Согласно исходному тексту, какую должность Делеклюш принял 10 мая вместе с председательством в Комитете Общественного Спасения?

▶ ИСХОДНЫЙ ТЕКСТ:
****************************************

Человек для крушения

У Коммуны не было вождя — ни Ленина, ни Мао Цзе–дуна, ни Хо Ши Мина. И теперь она не нашла никого. Но она теперь нашла впервые человека, в котором она персонифицировалась — человека, который достойно воплотил её крушение. Шарль Делеклюш 10 мая принял председательство в Комитете Общественного Спасения и сиротливую должность военного комиссара. Прежде он никогда не хотел принимать должности в Коммуне, поскольку был больным человеком, в возрасте шестидесяти двух лет гораздо старше, чем большинство его коллег, и вследствие тяжёлой судьбы постаревший сверх своих лет: сын революционера 1792 года и сам ветеран революций 1830 и 1848 гг. двадцать лет своей жизни он провел как политический заключённый на Чёртовом Острове.

Дела, которые сделали знаменательными несколько дней его «правления», были символическими поступками: была взорвана Вандомская колонна («этот монумент милитаризма и империализма») и был вновь введён революционный календарь 1792 года: май 1871 года превратился в Флореаль 79. Можно смеяться над этим. Однако смех пропадает, когда читаешь воззвание, которое Делеклюш велел расклеить по всему Парижу после выступления версальской армии. Он говорит с защитниками из глубины души, как никакой из здравомыслящих военных приказов его предшественников — и ему следовали буквально дословно:

«Горожане! Довольно милитаризма! Больше никаких обшитых золотыми галунами штабных офицеров! Место для народа, для борцов с голыми руками! Пробил час революционной войны! Народ ничего не знает о стратегических манёврах; но если у него есть ружьё в руке и под ногами его мостовая, то ему не страшны все стратеги монархической школы. К оружию, граждане, к оружию! Ваши депутаты будут, если это должно случиться, вместе с вами сражаться и умирать!»

Точно так это и произошло. И если против этого будет сказано, что такое воззвание уничтожает всю дисциплину и все шансы на упорядоченную оборону должны быть похоронены, то ответ будет таков, что таких шансов и без того больше не существовало. Коммуна более не могла побеждать. Она могла лишь героически погибнуть, в горящем Париже, в кровавую неделю перед Троицей 1871 года, сойти в небытие как на огромном, ею самой зажжённом погребальном костре.

****************************************

▶ ПРЕДОСТАВЛЕННЫЙ МАТЕРИАЛ:
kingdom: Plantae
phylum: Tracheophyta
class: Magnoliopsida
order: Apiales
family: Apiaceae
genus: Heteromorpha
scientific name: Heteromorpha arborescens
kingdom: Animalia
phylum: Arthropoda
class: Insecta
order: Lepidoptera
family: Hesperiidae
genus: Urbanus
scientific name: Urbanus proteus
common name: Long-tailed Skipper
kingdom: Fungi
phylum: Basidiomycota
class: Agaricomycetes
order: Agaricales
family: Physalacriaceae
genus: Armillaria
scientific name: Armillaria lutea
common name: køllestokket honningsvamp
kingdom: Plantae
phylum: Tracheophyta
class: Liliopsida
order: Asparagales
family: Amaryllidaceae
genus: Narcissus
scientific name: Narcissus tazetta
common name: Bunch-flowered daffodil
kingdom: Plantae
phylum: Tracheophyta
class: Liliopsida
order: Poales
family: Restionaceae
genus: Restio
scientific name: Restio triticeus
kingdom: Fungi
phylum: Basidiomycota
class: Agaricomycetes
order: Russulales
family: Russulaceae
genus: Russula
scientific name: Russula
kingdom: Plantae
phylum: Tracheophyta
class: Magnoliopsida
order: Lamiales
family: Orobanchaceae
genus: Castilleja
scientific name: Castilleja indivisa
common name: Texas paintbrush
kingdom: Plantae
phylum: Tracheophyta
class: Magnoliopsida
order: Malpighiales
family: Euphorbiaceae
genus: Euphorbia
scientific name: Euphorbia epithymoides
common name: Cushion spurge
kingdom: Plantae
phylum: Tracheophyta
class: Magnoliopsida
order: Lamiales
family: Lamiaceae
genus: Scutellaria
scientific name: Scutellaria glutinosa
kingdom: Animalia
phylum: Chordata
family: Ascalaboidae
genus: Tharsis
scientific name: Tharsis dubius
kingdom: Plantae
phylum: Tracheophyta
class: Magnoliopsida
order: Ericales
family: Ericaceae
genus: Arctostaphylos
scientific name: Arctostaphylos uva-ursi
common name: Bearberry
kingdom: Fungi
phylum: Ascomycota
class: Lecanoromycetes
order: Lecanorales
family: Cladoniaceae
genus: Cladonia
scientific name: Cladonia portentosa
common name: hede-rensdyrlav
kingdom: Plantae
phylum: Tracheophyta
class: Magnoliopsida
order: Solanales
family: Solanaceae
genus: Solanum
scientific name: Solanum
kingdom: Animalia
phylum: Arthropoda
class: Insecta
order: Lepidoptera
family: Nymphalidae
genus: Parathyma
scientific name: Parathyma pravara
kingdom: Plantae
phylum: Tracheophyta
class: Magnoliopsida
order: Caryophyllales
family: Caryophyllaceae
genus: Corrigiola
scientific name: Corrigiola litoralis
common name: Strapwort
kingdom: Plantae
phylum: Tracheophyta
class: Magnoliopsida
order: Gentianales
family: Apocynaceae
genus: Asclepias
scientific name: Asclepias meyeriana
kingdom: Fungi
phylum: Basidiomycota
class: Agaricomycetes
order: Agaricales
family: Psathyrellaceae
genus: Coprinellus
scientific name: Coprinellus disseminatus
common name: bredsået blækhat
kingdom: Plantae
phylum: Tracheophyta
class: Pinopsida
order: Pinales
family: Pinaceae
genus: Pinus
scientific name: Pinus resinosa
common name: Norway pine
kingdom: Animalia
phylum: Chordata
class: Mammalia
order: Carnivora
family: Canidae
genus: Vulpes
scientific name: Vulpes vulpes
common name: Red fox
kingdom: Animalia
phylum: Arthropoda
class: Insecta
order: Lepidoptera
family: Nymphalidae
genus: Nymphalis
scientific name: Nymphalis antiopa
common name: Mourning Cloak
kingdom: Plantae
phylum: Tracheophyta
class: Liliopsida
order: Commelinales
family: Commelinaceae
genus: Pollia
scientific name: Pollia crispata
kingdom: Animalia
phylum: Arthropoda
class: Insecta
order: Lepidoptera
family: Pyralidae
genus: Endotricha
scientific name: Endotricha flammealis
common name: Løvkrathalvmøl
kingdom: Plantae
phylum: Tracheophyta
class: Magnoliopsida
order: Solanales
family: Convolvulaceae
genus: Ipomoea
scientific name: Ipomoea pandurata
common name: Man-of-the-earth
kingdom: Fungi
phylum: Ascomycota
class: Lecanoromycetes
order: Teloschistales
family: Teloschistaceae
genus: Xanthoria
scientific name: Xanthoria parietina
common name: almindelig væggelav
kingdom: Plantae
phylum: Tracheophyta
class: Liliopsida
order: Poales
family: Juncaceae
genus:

****************************************

▶ ОТВЕТ: Должность военного комиссара.